This repository contains the official code for our workshop paper. It contains Pruning Hoeffding Trees by the Importance of Features (ProeFI), a novel approach that, in a transparent manner, prunes HT to mitigate unbounded growth and enhance adaptability to evolving data. ProeFI employs incremental permutation feature importance and a self-adaptive threshold to dynamically refine its pruning process in response to drifting data distributions. The implementation is based on river and ixai. ProeFI is implemented as a Hoeffding tree classifier and should support all river functionalities.
Workshop paper: "Transparent and Adaptive Pruning of Hoeffding Trees" Accepted at the 2nd TempXAI Workshop on Explainable AI in Time Series and Data Streams, ECML-PKDD 2025
ProeFI requires Python 3.8 or above. Installation of the requirements can be done via pip:
pip install -r requirements.txt The following code shows one way to train & evaluate ProeFI on Agrawal with an abrupt concept drift.
>>> from river import metrics
>>> from tree import ProeFI
>>> from data.datasets.experiment_datasets import DriftingAgrawal
>>> dataset = DriftingAgrawal(width=50)
>>> model = ProeFI()
>>> metric = metrics.ROCAUC()
>>> for x, y in dataset.take(10000):
>>> y_pred = model.predict_proba_one(x)
>>> metric.update(y, y_pred)
>>> model.learn_one(x, y)Reproduce paper results with:
bash ./paper_results.sh

◆ EXERCISE BRIEF
Answer these questions about the page on ProeFI:
1. Which two libraries is the ProeFI implementation based on?
2. What is the minimum Python version that ProeFI requires?
3. At which workshop was the paper accepted?
The lines that follow were taken from a different source.

◆ DATA SEGMENT
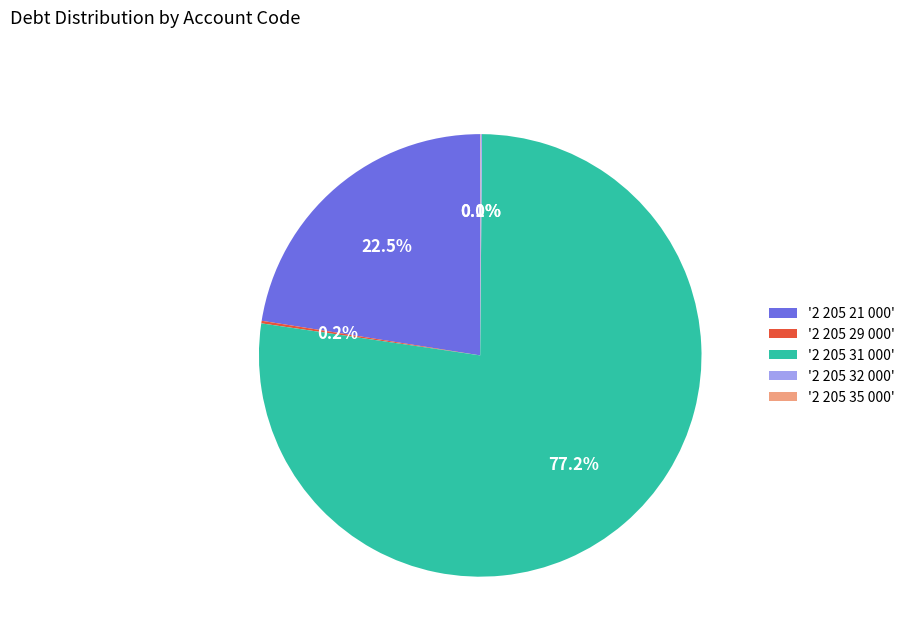

Which slice represents more than half of the pie?

'2 205 31 000'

◆ TASK RESULT
1. river and ixai
2. Python 3.8
3. The 2nd TempXAI Workshop on Explainable AI in Time Series and Data Streams, ECML-PKDD 2025